Les boissons régionales varient à travers la France, mais une apéritif fabriqué à partir de la croissance printanière des pins, il est populaire dans certaines régions du sud-ouest.

Traditionnellement, les pointes doivent être coupées avant la Pentecôte. Ils sont placés dans un récipient contenant du vin rouge brut et du sucre au goût et mis à macérer pendant 10 jours avant d’être mis en bouteille et laissés au moins un mois.

Le résultat est un vin brut transformé, non seulement par le sucre, mais par des arômes de pin, qui sont rafraîchissants et pas aussi acidulés que les vins de résine de pin grec.

Les noyers sont probablement propriétaires et ne sont pas considérés comme «sauvages», mais une méthode similaire est utilisée pour la production Vin de noix avec de petites noix vertes récoltées à la fin du printemps et au début de l’été.

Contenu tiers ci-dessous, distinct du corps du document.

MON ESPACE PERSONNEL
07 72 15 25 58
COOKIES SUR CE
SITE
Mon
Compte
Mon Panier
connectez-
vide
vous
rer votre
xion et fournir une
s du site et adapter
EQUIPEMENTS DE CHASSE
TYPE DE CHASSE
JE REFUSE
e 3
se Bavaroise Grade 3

Laisser macérer avec le vin et le sucre pendant environ 10 jours. Lors de la mise en bouteille du vin de noix, de nombreuses personnes ajoutent de l’eau-de-vie, mais ce n’est pas nécessaire et peut le rendre un peu lourd pour un apéritif.

Une liqueur alternative, parfois considérée comme un Chose italienne, est obtenu en faisant macérer les noix en quartiers Brandy et du sucre pendant trois mois jusqu’à ce que le liquide soit si brun foncé qu’il soit presque noir. C’est absolument délicieux sur la glace.